MONMOUTH -- Monmouth voters approved a $4 million bond measure that will allow the city's police department to move into the former Boise Cascade building and out of its repurposed library.
The measure, 27-106, passed 59.6 percent to 40.3 percent.
"We're obviously ecstatic with the results. It's very difficult to pass a capital bond for a government building," Monmouth City Manager Scott McClure said.
"A lot of times it's a hard sell. I think that shows support for what the project was itself. We take it as a vote of confidence in how we do business."
The move likely won't take place until the end of 2014 as the process to renovate the facility has just begun.
The city will now begin work to issue the bond itself, a process that will take around three months, McClure said.

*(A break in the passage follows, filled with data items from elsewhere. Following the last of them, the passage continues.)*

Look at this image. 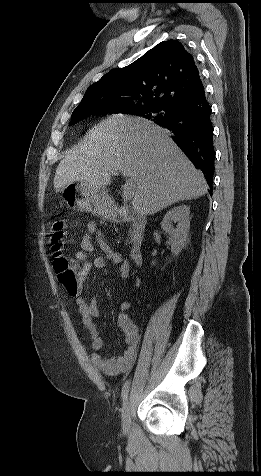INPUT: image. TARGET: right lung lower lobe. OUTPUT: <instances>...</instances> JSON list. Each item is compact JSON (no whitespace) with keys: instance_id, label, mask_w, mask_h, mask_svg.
<instances>
[{"instance_id":"right-lung-lower-lobe-1","label":"right lung lower lobe","mask_w":261,"mask_h":476,"mask_svg":"<svg viewBox=\"0 0 261 476\" xmlns=\"http://www.w3.org/2000/svg\"><path fill=\"white\" fill-rule=\"evenodd\" d=\"M155 122L173 132L176 144L212 184L215 161L213 126L211 106L204 89L193 101L175 108L167 118Z\"/></svg>"}]
</instances>
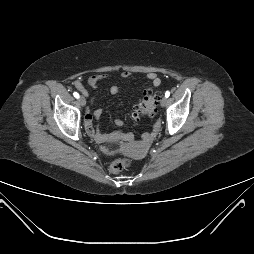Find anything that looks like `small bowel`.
Returning a JSON list of instances; mask_svg holds the SVG:
<instances>
[{
	"mask_svg": "<svg viewBox=\"0 0 254 254\" xmlns=\"http://www.w3.org/2000/svg\"><path fill=\"white\" fill-rule=\"evenodd\" d=\"M132 75L131 72L129 71H122L119 74V77L122 79H126L129 78ZM106 78H108L107 75H93L90 76L87 79V83L91 88H96L103 80H105ZM147 79L150 80L152 82V84L154 86H158L161 83V80L159 78V76L156 73H148L147 74ZM74 86L81 91L83 94H87V91L82 83V81L80 79L75 80L74 82ZM120 91V87L117 85H113L110 87V93L112 95H115L117 93H119ZM95 105V99L92 98L91 99V104L90 107H94ZM102 114V109L101 108H96L94 109V111L92 112L90 110V108H88L86 110V114H85V119H84V123H85V129L87 134L94 139L96 142L102 143V142H106V141H112L115 140L117 138H122V139H129L130 137L120 131L114 132L112 134H103L99 131L97 125L95 124V122L98 120V118L100 117V115ZM116 124L121 125L122 121L119 119L115 120ZM159 128V123L157 122L154 126V129L157 130ZM150 139V135L146 134L143 137L142 140V144L141 146H138V148L143 147L144 145H146L149 142ZM103 151L106 152L107 154H113L112 151H109L108 149L103 147Z\"/></svg>",
	"mask_w": 254,
	"mask_h": 254,
	"instance_id": "c3829d8e",
	"label": "small bowel"
}]
</instances>
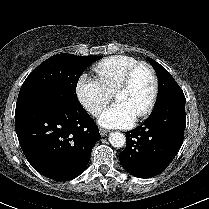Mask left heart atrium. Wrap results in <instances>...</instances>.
<instances>
[{
	"label": "left heart atrium",
	"mask_w": 209,
	"mask_h": 209,
	"mask_svg": "<svg viewBox=\"0 0 209 209\" xmlns=\"http://www.w3.org/2000/svg\"><path fill=\"white\" fill-rule=\"evenodd\" d=\"M135 113L122 101H116L99 116V123L107 128L131 126L136 120Z\"/></svg>",
	"instance_id": "1"
}]
</instances>
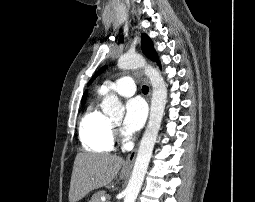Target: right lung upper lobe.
Returning <instances> with one entry per match:
<instances>
[{
	"label": "right lung upper lobe",
	"instance_id": "obj_1",
	"mask_svg": "<svg viewBox=\"0 0 255 202\" xmlns=\"http://www.w3.org/2000/svg\"><path fill=\"white\" fill-rule=\"evenodd\" d=\"M85 96H86V94H84V96H83V100H82V103H84V99H85Z\"/></svg>",
	"mask_w": 255,
	"mask_h": 202
}]
</instances>
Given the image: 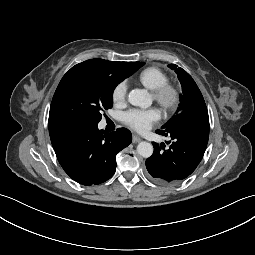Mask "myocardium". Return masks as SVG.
I'll return each mask as SVG.
<instances>
[{
  "mask_svg": "<svg viewBox=\"0 0 255 255\" xmlns=\"http://www.w3.org/2000/svg\"><path fill=\"white\" fill-rule=\"evenodd\" d=\"M154 100L165 110L174 109L180 100L179 88L171 83L163 84L152 91Z\"/></svg>",
  "mask_w": 255,
  "mask_h": 255,
  "instance_id": "f54148a6",
  "label": "myocardium"
}]
</instances>
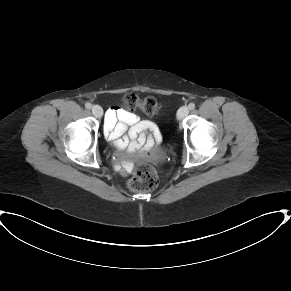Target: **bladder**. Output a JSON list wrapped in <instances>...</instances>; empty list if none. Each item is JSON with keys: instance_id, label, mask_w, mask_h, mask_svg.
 I'll return each instance as SVG.
<instances>
[{"instance_id": "bladder-1", "label": "bladder", "mask_w": 291, "mask_h": 291, "mask_svg": "<svg viewBox=\"0 0 291 291\" xmlns=\"http://www.w3.org/2000/svg\"><path fill=\"white\" fill-rule=\"evenodd\" d=\"M144 124L142 121H135L134 124H132V126H130V129L134 128L136 125H141Z\"/></svg>"}]
</instances>
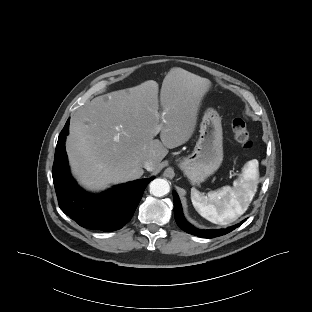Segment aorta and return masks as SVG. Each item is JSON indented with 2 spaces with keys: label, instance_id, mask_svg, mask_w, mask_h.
<instances>
[{
  "label": "aorta",
  "instance_id": "762f6f07",
  "mask_svg": "<svg viewBox=\"0 0 312 312\" xmlns=\"http://www.w3.org/2000/svg\"><path fill=\"white\" fill-rule=\"evenodd\" d=\"M170 186L167 180L157 178L150 183V193L156 197H162L169 193Z\"/></svg>",
  "mask_w": 312,
  "mask_h": 312
}]
</instances>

An architectural firm will then be brought in to fully design the facility according to the needs of the department and standards required of a modern police station. McClure expects the city to break ground early next year.
"We'll be very much involved throughout the entire process in designing with the architect," Monmouth Police Chief Darrell Tallan said. "We'll make sure the facility is constructed in such a manner that it's the safest. There are some standards and we're obviously going to listen to the professionals and take their advice."
With 40 percent of voters opposing the measure, the city could see some backlash from the community. With measures like this, it's generally not opposition toward the department itself but a reluctance to raise taxes, Tallan said.
"In this case, it's a great opportunity for citizens. To be able to acquire the former Boise Cascade property and do it for a price that minimally raises taxes, it was the right time to do it. We were going to have to move at some point."